> [WORK TO COMPLETE] Down to the last line below, give the listing again exactly.

> [SUPPLIED INFORMATION]
BEGIN

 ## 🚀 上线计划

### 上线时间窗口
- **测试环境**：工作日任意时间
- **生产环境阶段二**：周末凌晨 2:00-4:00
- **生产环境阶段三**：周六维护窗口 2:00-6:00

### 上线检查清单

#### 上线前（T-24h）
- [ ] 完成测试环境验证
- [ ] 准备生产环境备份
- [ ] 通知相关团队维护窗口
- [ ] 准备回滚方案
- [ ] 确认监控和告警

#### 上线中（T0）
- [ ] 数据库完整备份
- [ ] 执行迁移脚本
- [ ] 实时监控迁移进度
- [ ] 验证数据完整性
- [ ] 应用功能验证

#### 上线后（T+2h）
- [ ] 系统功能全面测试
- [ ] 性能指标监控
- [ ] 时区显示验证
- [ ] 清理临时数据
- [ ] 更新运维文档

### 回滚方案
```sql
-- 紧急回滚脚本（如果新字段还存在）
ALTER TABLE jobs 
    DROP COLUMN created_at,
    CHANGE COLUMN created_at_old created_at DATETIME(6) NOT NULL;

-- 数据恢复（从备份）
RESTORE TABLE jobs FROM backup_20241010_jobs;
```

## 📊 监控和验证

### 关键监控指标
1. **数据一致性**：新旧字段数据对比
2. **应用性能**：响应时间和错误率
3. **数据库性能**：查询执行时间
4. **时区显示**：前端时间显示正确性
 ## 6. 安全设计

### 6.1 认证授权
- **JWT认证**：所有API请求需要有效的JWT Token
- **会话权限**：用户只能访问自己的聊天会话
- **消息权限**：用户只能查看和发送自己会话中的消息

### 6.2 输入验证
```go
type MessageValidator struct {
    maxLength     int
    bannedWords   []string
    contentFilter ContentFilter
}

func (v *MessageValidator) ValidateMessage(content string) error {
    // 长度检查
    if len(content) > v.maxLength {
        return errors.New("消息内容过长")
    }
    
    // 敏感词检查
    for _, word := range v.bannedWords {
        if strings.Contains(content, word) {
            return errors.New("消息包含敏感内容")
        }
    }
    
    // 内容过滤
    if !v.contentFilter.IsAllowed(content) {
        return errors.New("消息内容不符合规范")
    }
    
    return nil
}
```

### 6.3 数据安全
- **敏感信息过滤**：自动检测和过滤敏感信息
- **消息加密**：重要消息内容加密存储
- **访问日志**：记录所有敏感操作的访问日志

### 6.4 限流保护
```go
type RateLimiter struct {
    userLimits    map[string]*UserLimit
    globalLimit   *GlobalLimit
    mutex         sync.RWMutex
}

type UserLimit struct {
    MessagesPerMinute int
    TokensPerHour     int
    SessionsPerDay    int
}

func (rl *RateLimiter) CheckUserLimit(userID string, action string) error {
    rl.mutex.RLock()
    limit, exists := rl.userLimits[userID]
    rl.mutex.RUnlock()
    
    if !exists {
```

END

> [SOLUTION TO THIS EXERCISE]
 ## 🚀 上线计划

### 上线时间窗口
- **测试环境**：工作日任意时间
- **生产环境阶段二**：周末凌晨 2:00-4:00
- **生产环境阶段三**：周六维护窗口 2:00-6:00

### 上线检查清单

#### 上线前（T-24h）
- [ ] 完成测试环境验证
- [ ] 准备生产环境备份
- [ ] 通知相关团队维护窗口
- [ ] 准备回滚方案
- [ ] 确认监控和告警

#### 上线中（T0）
- [ ] 数据库完整备份
- [ ] 执行迁移脚本
- [ ] 实时监控迁移进度
- [ ] 验证数据完整性
- [ ] 应用功能验证

#### 上线后（T+2h）
- [ ] 系统功能全面测试
- [ ] 性能指标监控
- [ ] 时区显示验证
- [ ] 清理临时数据
- [ ] 更新运维文档

### 回滚方案
```sql
-- 紧急回滚脚本（如果新字段还存在）
ALTER TABLE jobs 
    DROP COLUMN created_at,
    CHANGE COLUMN created_at_old created_at DATETIME(6) NOT NULL;

-- 数据恢复（从备份）
RESTORE TABLE jobs FROM backup_20241010_jobs;
```

## 📊 监控和验证

### 关键监控指标
1. **数据一致性**：新旧字段数据对比
2. **应用性能**：响应时间和错误率
3. **数据库性能**：查询执行时间
4. **时区显示**：前端时间显示正确性
 ## 6. 安全设计

### 6.1 认证授权
- **JWT认证**：所有API请求需要有效的JWT Token
- **会话权限**：用户只能访问自己的聊天会话
- **消息权限**：用户只能查看和发送自己会话中的消息

### 6.2 输入验证
```go
type MessageValidator struct {
    maxLength     int
    bannedWords   []string
    contentFilter ContentFilter
}

func (v *MessageValidator) ValidateMessage(content string) error {
    // 长度检查
    if len(content) > v.maxLength {
        return errors.New("消息内容过长")
    }
    
    // 敏感词检查
    for _, word := range v.bannedWords {
        if strings.Contains(content, word) {
            return errors.New("消息包含敏感内容")
        }
    }
    
    // 内容过滤
    if !v.contentFilter.IsAllowed(content) {
        return errors.New("消息内容不符合规范")
    }
    
    return nil
}
```

### 6.3 数据安全
- **敏感信息过滤**：自动检测和过滤敏感信息
- **消息加密**：重要消息内容加密存储
- **访问日志**：记录所有敏感操作的访问日志

### 6.4 限流保护
```go
type RateLimiter struct {
    userLimits    map[string]*UserLimit
    globalLimit   *GlobalLimit
    mutex         sync.RWMutex
}

type UserLimit struct {
    MessagesPerMinute int
    TokensPerHour     int
    SessionsPerDay    int
}

func (rl *RateLimiter) CheckUserLimit(userID string, action string) error {
    rl.mutex.RLock()
    limit, exists := rl.userLimits[userID]
    rl.mutex.RUnlock()
    
    if !exists {
```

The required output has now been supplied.